> WHAT TO DO
Apart from the pictures, every line below is to be set down exactly.

> DATASET EXTRACT
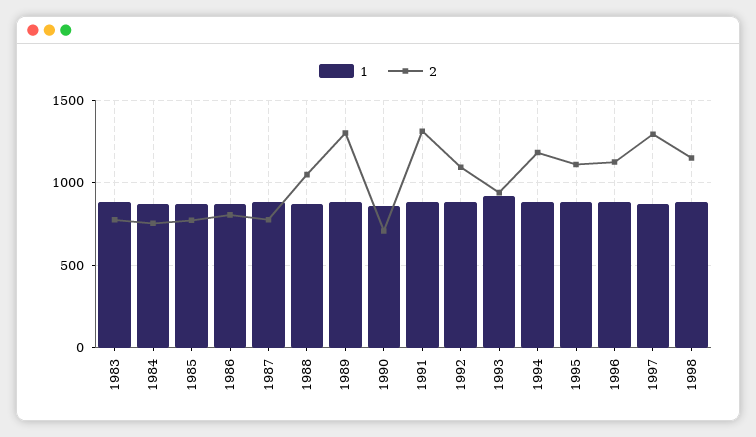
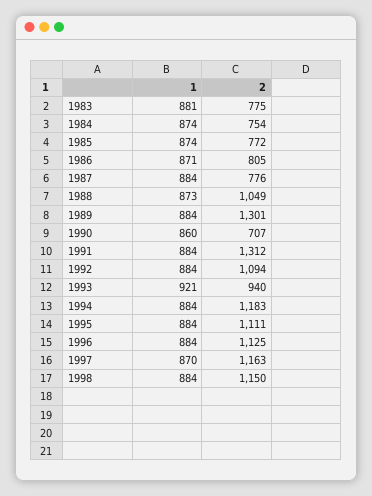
2, 1997: 1300 -> 1163

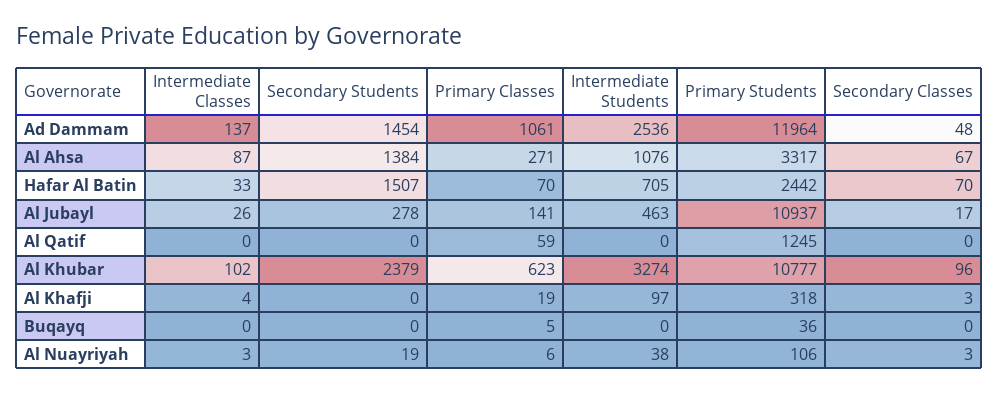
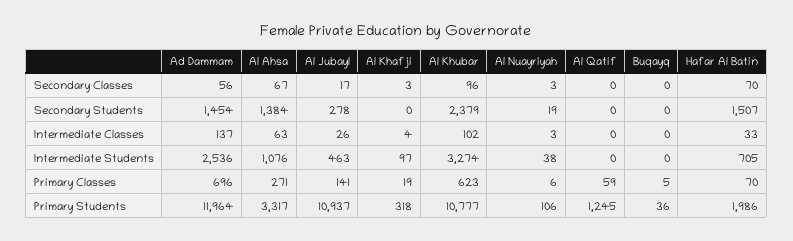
Primary Classes, Ad Dammam: 1061 -> 696
Secondary Classes, Ad Dammam: 48 -> 56
Intermediate Classes, Al Ahsa: 87 -> 63
Primary Students, Hafar Al Batin: 2442 -> 1986

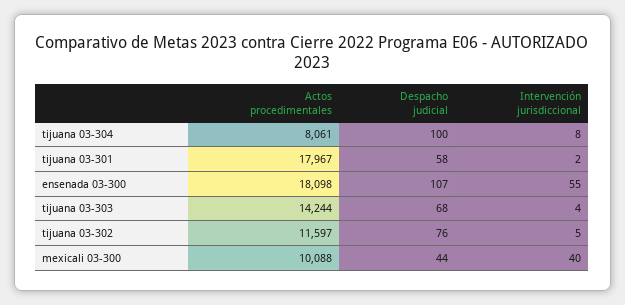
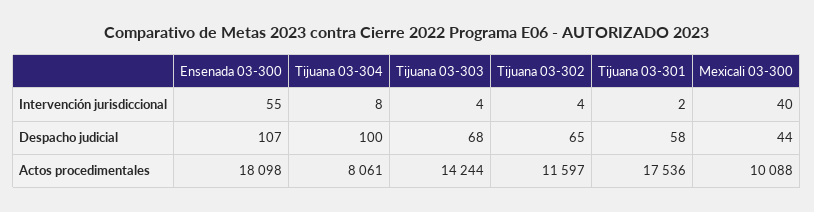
Actos procedimentales, tijuana 03-301: 17967 -> 17536
Despacho judicial, tijuana 03-302: 76 -> 65
Intervención jurisdiccional, tijuana 03-302: 5 -> 4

> EXPECTED OUTPUT
2, 1997: 1300 -> 1163

Primary Classes, Ad Dammam: 1061 -> 696
Secondary Classes, Ad Dammam: 48 -> 56
Intermediate Classes, Al Ahsa: 87 -> 63
Primary Students, Hafar Al Batin: 2442 -> 1986

Actos procedimentales, tijuana 03-301: 17967 -> 17536
Despacho judicial, tijuana 03-302: 76 -> 65
Intervención jurisdiccional, tijuana 03-302: 5 -> 4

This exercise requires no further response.